我想创建一个为我生成此代码的宏:
if (myEntity.get(Attack) == null) myEntity.add(new Attack());
if (myEntity.get(Confused) == null) myEntity.add(new Confused());
if (myEntity.get(Defend) == null) myEntity.add(new Defend());
if (myEntity.get(Offense) == null) myEntity.add(new Offense());
在代码中,我想像这样声明/使用它:
EntityMacroUtils.addComponents(myEntity, Attack, Confused, Defend, Offense);
当前的宏函数如下所示:
macro public static function addComponents(entity:ExprOf<Entity>, components:Array<ExprOf<Class<Component>>>):Expr
{
var exprs:Array<Expr> = [];
for (componentClass in components)
{
var instance = macro $e { new $componentClass() }; // problem is here
var expr = macro if ($entity.get($componentClass) == null) $entity.add(instance);
exprs.push(expr);
}
return macro $b{ exprs };
}
这个宏函数不正确,我收到错误:
EntityMacroUtils.hx:17:字符 22-43:未找到类型:$componentClass
问题是我不知道如何定义new $componentClass(). 我将如何解决这个问题?
我也想避免Type.createInstance在输出代码中使用。
以编程方式生成实例化代码的一种方法是使用“老派”枚举 AST 构建(兼容 Haxe 3.0.1+):
// new pack.age.TheClass()
return {
expr:ENew({name:"TheClass", pack:["pack", "age"], params:[]}, []),
pos:Context.currentPos()
};
使用具体化的改进语法是可能的:
// new pack.age.TheClass()
var typePath = { name:"TheClass", pack:["pack", "age"], params:[] };
return macro new $typePath();
现在,为了方便的“实例化助手”函数语法,我们需要做一些扭曲以从我们在宏函数中收到的表达式中提取类型路径:
// new Foo(), new pack.Bar(), new pack.age.Baz()
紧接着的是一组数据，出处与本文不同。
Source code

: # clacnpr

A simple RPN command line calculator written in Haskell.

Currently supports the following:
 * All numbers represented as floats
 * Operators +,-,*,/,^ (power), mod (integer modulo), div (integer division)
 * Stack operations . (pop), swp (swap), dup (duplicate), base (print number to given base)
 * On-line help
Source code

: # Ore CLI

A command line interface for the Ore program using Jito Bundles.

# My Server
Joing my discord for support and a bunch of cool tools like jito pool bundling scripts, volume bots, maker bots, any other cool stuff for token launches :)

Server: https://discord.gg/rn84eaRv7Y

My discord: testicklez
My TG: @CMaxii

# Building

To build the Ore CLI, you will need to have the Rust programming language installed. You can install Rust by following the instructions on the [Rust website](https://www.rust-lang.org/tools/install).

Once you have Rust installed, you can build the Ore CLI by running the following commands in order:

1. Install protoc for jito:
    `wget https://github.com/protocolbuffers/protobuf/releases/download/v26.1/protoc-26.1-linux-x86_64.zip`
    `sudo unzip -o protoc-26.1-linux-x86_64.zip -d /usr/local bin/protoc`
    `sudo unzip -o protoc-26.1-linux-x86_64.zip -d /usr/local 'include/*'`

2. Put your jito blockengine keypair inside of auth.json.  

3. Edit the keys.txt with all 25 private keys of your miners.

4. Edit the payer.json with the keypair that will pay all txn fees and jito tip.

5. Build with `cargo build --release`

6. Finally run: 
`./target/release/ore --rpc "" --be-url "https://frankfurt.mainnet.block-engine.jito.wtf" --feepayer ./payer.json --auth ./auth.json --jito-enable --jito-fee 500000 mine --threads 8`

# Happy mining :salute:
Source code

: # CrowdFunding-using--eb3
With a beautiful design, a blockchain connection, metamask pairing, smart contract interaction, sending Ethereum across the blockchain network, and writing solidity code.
instantiate(Foo, pack.Bar, pack.age.Baz);
macro static function instantiate(list:Array<Expr>)
{
var news = [for (what in list) {
var tp = makeTypePath(what);
macro new $tp();
}];
return macro $b{news};
}
#if macro
static function makeTypePath(of:Expr, ?path:Array<String>):TypePath
{
switch (of.expr)
{
case EConst(CIdent(name)):
if (path != null) {
path.unshift(name);
name = path.pop();
}
else path = [];
return { name:name, pack:path, params:[] };
case EField(e, field):
if (path == null) path = [field];
else path.unshift(field);
return makeTypePath(e, path);
default:
throw "nope";
}
}
#end